Le CMI revoit sa stratégie d’équipement des commerçants en TPE

Si le nombre de TPE au Maroc est en constante progression, près d’un tiers est considéré comme inactif. Le CMI a lancé une campagne d’optimisation pour réactiver ou récupérer les TPE non utilisés.

Tout comme le nombre de transactions réalisées à partir des cartes bancaires, qui a enregistré une progression de 7,7% sur le premier semestre, le nombre de commerçants équipés en terminaux de paiement électroniques (TPE) ne cesse de croître. A fin juillet, le Centre monétique interbancaire (CMI) recense plus de 35 000 commerçants équipés en 38 000 TPE, contre un peu plus de 28 000 commerçants mi-2013. Cependant, seulement 26 000 TPE sont considérés comme actifs. «Il ne s’agit pas nécessairement d’un nombre d’opérations à atteindre pour identifier un TPE comme actif mais de montant mensuel ou annuel à atteindre. Par exemple, pour un commerce de type prêt-à-porter, équipé d’un TPE basique, avec un taux de commission de 3% et une part des cartes étrangères limitée à 20%, le volume minimum mensuel à réaliser pour que l’activité soit rentable pour nous est de 20 000 DH. Dans le cas d’une station-service, on peut dire que le TPE n’est rentable que s’il enregistre 500 000 DH de paiement», nous explique ainsi Ismaïl Bellali, DG adjoint du CMI.
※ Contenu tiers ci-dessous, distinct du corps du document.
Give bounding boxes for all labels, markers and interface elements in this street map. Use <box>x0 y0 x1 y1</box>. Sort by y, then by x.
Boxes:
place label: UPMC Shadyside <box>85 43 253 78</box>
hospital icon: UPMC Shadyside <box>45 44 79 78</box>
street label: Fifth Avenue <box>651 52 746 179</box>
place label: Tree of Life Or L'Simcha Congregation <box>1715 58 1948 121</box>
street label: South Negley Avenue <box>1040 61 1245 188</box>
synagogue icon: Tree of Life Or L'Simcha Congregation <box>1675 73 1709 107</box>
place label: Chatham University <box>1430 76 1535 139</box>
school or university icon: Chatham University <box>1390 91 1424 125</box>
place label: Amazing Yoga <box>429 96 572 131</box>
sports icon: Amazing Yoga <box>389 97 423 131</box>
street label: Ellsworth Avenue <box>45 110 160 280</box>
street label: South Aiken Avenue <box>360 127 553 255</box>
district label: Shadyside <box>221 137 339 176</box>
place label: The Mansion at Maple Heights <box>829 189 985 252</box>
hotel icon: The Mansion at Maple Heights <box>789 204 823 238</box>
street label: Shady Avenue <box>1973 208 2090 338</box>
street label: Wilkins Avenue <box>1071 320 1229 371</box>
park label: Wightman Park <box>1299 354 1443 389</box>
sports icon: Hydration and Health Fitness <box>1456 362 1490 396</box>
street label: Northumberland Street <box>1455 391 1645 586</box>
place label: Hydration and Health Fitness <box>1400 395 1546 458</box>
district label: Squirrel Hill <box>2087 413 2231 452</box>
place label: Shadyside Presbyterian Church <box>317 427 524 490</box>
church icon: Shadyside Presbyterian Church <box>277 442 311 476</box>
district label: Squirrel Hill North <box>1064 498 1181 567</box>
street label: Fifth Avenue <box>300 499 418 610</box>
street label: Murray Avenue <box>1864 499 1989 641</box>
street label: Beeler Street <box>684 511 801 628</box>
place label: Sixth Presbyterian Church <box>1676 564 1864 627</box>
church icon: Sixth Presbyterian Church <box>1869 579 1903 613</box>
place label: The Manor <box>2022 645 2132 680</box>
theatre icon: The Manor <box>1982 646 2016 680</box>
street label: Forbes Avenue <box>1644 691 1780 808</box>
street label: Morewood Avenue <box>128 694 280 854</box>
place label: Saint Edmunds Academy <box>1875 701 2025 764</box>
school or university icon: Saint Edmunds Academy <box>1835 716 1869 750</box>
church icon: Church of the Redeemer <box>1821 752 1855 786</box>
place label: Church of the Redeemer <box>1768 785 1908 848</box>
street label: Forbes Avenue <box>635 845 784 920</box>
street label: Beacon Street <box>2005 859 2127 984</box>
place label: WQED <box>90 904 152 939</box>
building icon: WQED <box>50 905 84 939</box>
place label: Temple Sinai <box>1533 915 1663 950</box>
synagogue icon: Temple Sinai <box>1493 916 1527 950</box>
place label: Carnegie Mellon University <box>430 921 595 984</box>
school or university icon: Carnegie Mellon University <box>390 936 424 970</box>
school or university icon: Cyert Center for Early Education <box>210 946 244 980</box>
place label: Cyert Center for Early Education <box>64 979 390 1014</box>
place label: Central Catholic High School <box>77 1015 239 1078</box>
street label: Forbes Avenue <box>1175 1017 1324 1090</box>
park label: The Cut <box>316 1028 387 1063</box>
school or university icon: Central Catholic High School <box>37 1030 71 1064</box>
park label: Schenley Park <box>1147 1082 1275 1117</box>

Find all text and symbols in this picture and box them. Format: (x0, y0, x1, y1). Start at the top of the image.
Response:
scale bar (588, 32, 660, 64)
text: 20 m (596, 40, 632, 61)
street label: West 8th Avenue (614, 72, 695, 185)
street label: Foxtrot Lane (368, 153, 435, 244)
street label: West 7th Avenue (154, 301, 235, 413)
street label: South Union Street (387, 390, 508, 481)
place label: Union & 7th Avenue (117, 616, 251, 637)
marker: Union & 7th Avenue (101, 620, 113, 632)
La gratuité sera abandonnée mais pas pour tout de suite

Conscients du nombre élevé de terminaux non actifs, le CMI a lancé une campagne d’optimisation afin d’activer ou de récupérer les TPE mal utilisés. «Environ 2 000 TPE ont déjà été récupérés et la campagne continue car ce sont quelque 10 000 TPE qui doivent soit être mieux utilisés par les commerçants chez qui ils sont installés, soit être récupérés», précise M. Bellali. En parallèle, le centre a décidé de recentrer sa stratégie. «Entre 2012 et 2014, nous avions axé nos efforts sur l’affiliation massive de commerçants. A partir de cette année, l’extension du réseau des commerçants affiliés se fait plus sélective, seuls les commerçants qui présentent un réel potentiel de recevoir des paiements par carte bancaire sont affiliés», annonce le DGA.

Jusqu’à aujourd’hui, un commerçant souhaitant s’équiper en TPE n’avait aucun frais à débourser à l’achat, sauf s’il opte pour un terminal plus performant ou s’il souhaite des services additionnels. Dans ce cas, le commerçant assume le coût de ces services à valeur ajoutée. «La gratuité de l’équipement TPE ne sera pas garantie éternellement. Nous nous dirigeons vers la prise en charge par le commerçant de son TPE via une formule de location ou par l’achat du TPE directement auprès des fournisseurs agréés», confie M. Bellali. Néanmoins, si la réflexion est d’ores et déjà enclenchée, le CMI affirme que l’abandon de la gratuité n’est pas pour tout de suite. «Nous sommes conscients que nous devons atteindre un réseau supérieur à 50 000 commerçants équipés et actifs pour prétendre que le marché est convenablement équipé. Nous voulons, par conséquent, éviter que le prix du TPE soit un frein à l’affiliation de nouveaux commerçants», poursuit le DGA du CMI.